不过在走之后,心里却一直都系挂着沈双双,在不确定她是否冷静之前,他终是不放心,又硬着头皮回来了!
他回来,是因为,他对沈双双的看重。
而他如今在寝殿外,却不曾进门,则是为自己保留最后那点颜面!
看着眼前,自己一出门,便上来问沈双双情况的燕西泽,再想到莫怜的去处,瑾夏姑姑心里不由有些心疼起燕西泽来!
人心,本来就是偏的。
就如太皇太后偏着沈双双一般,她的心从来都是偏向燕西泽的!
她觉得,燕西泽配得上这世上,最好的女人。
然,在她看来,沈双双虽好,但有他们前世的孽缘在,再加之沈双双的性格……想来想去,她的心里难免为燕西泽觉得委屈和心疼!
前世里,若非因为左星棠,为燕北廷一再筹谋,这天下本来就该是燕西泽的!
而燕西泽……他也不会中毒,饱受数月十月之毒侵害之苦!
在他看来,过去燕西泽所遇到的,所有不好的事情,全都是因左星棠而起。
可是眼下,他却不知内情的,将重生成沈双双的左星棠,视作珍宝!
如此,也就罢了!
可沈双双……
她明明什么都知道,却还恃宠而骄,一点都不珍惜他的付出!
“姑姑?!”
燕西泽问过瑾夏姑姑后,见瑾夏姑姑只目光复杂的看着自己,却迟迟不语,不禁轻拢了俊眉,俊脸之上,写满了担心之色:“她现在还是那么激动吗?”
见状,瑾夏姑姑蓦地从自己的思绪中回过神来!
长眉,轻挑而起。
她看着燕西泽,俊眉轻拢,一脸忧色的样子,对他安抚一笑,才轻轻出了声:“王爷放心吧!大小姐刚用过午膳,眼下已然睡下了,不会有事的!”
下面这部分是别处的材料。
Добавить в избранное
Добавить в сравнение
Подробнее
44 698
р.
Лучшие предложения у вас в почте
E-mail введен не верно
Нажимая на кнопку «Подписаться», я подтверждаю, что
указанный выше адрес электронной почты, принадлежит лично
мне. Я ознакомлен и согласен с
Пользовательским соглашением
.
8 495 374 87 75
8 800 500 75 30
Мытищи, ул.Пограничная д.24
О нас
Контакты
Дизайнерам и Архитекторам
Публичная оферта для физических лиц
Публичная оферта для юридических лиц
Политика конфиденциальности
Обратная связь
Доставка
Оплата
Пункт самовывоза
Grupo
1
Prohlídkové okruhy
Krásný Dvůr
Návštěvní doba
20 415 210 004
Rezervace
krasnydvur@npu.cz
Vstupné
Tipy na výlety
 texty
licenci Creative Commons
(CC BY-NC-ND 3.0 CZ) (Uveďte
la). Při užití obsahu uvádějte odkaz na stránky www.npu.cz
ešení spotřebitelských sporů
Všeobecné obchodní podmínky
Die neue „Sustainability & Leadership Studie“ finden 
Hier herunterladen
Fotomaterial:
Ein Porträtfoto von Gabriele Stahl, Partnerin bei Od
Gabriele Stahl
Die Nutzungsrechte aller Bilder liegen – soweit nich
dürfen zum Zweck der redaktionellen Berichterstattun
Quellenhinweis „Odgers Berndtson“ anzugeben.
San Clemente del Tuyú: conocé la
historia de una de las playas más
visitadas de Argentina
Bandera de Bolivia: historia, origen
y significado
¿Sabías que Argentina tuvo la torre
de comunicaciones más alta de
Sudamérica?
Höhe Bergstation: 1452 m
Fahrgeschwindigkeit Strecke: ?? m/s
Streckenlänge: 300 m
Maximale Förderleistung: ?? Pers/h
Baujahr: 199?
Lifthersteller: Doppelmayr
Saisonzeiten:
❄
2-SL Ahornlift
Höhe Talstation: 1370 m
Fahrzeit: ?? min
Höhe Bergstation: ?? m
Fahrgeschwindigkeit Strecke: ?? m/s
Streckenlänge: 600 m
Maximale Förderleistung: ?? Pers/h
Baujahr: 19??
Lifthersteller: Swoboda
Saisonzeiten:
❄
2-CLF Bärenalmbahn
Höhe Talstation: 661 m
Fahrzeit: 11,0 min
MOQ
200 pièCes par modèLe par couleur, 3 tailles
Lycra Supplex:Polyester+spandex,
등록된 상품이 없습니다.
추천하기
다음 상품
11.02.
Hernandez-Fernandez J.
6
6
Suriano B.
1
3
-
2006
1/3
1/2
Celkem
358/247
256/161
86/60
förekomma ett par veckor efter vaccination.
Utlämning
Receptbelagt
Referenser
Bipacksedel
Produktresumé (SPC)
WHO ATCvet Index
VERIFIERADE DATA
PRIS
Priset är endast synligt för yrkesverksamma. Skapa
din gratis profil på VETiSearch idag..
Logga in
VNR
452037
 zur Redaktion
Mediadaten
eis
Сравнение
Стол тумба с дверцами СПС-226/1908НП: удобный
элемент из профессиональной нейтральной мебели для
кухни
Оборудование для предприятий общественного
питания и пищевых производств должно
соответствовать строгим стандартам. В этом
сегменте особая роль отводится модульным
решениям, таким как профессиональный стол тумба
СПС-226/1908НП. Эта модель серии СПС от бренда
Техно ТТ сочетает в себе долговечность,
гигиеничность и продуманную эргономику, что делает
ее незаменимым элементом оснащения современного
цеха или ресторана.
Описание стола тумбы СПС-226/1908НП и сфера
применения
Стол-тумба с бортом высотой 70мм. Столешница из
燕西泽听闻瑾夏姑姑此言,轻拢着的眉宇,渐渐舒展开来:“没事就好!”
瑾夏姑姑将他的反应,尽数看在眼里,到底没能忍住,有些无奈的出声说道:“殿下,以您的身份,想要什么样的女人没有?你又何必如此呢?”
燕西泽虽然表面看着清冷,但是心思却也十分通透。
他如何听不出,瑾夏姑姑言语之间,对沈双双那隐隐的不满?!
面对瑾夏姑姑的疑问,他轻蹙着眉峰,看了瑾夏姑姑一眼,而后朝着寝殿方向望去,旋即轻勾着薄唇,虽是浅浅一笑,但是那笑意却已然爬上了眼角!
他那张在一笑之间,风华绝代的俊脸上,像是掩着一团厚重的迷雾,让人看不清,悟不透:“姑姑你不懂!按理说,她那么蛮不讲理,本王该生气的,可也许是一物降一物!本王对任何人,都可以狠下心来,杀伐决断,但独独对她……她好像是生来就克制本王的,本王所有的心软和妥协,都在她的身上!她……是本王的命!”